- _データ抜粋_
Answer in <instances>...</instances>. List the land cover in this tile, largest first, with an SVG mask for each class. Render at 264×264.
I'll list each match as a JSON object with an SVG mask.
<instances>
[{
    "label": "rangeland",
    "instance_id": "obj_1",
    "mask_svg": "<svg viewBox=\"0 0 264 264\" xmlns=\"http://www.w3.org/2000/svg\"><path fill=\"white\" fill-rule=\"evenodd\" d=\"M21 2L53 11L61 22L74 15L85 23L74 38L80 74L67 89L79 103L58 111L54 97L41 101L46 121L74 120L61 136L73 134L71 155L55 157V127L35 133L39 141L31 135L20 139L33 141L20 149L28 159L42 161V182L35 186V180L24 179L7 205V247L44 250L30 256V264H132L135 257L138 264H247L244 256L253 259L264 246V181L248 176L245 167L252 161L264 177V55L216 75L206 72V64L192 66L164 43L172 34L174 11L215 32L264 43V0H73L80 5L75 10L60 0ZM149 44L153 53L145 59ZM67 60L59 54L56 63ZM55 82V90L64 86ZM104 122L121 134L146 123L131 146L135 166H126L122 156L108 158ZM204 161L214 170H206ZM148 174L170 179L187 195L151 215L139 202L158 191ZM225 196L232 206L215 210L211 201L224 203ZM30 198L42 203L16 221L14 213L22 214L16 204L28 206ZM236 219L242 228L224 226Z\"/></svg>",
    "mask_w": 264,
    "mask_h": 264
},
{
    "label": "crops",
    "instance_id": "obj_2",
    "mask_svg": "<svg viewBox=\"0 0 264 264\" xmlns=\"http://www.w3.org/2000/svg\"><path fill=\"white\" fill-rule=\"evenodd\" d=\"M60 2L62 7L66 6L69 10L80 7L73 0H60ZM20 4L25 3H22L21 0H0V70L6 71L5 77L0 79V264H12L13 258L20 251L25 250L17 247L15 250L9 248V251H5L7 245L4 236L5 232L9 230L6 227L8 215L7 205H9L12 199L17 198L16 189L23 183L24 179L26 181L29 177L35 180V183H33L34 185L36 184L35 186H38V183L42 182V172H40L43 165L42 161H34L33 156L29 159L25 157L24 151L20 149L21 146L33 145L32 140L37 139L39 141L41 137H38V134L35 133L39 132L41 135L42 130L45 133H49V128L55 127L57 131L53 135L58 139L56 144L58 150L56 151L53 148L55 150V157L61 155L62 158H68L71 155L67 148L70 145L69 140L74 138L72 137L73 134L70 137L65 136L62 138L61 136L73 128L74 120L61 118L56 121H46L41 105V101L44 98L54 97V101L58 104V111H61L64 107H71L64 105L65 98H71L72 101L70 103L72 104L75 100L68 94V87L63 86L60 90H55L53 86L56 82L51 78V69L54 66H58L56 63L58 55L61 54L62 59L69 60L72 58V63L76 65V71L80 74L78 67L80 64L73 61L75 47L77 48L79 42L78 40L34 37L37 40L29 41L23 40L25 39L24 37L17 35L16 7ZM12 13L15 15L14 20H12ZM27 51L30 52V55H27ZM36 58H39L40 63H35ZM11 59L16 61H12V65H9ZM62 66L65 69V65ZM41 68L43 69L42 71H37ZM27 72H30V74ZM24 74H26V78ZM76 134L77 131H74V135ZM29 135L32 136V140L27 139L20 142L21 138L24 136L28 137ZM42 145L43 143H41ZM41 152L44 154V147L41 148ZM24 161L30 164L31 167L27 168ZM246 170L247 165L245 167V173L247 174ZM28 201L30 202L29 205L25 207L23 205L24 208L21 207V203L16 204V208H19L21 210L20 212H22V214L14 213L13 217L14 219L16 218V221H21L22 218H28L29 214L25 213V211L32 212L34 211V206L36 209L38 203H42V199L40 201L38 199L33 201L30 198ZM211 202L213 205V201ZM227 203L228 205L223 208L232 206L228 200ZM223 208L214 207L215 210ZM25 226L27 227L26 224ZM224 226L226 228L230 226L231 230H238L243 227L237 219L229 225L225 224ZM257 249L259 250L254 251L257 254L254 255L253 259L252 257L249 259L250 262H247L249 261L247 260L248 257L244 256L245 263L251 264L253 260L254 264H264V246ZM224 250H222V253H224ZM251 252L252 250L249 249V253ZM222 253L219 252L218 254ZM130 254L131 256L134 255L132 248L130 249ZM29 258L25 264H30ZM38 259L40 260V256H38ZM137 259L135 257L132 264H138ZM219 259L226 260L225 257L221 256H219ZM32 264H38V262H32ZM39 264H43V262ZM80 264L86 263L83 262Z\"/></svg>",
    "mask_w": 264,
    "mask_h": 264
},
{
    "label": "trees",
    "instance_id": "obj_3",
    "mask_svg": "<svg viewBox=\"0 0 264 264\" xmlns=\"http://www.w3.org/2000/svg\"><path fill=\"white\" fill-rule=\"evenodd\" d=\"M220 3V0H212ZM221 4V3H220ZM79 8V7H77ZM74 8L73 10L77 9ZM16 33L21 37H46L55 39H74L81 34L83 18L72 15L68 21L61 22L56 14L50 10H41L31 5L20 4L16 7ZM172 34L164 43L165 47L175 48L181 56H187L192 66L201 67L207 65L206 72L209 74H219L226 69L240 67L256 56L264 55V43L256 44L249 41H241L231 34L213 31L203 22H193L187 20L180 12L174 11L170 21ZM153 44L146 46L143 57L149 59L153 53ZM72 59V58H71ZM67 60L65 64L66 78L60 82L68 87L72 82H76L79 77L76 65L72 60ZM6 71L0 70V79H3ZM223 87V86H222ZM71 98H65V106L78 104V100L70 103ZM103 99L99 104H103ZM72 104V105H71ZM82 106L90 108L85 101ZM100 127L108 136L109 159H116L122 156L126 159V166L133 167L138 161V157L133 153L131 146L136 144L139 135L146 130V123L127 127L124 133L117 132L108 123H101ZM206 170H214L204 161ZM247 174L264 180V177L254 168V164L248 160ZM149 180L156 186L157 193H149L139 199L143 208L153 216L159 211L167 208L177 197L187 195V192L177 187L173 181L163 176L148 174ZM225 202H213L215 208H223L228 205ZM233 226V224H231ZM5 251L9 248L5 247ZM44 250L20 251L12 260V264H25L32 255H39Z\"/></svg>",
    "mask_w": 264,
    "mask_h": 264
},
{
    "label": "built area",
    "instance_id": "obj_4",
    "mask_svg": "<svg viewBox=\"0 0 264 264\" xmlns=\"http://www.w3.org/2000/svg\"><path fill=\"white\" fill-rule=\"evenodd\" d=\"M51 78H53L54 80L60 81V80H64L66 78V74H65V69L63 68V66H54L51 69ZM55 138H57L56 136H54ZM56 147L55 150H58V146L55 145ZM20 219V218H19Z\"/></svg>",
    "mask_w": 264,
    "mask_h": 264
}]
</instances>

- _やること_
上の記録で、文字列「instances」を含む行を数え、その数だけを答えよ。大文字と小文字は区別する。

- _練習の解答_
3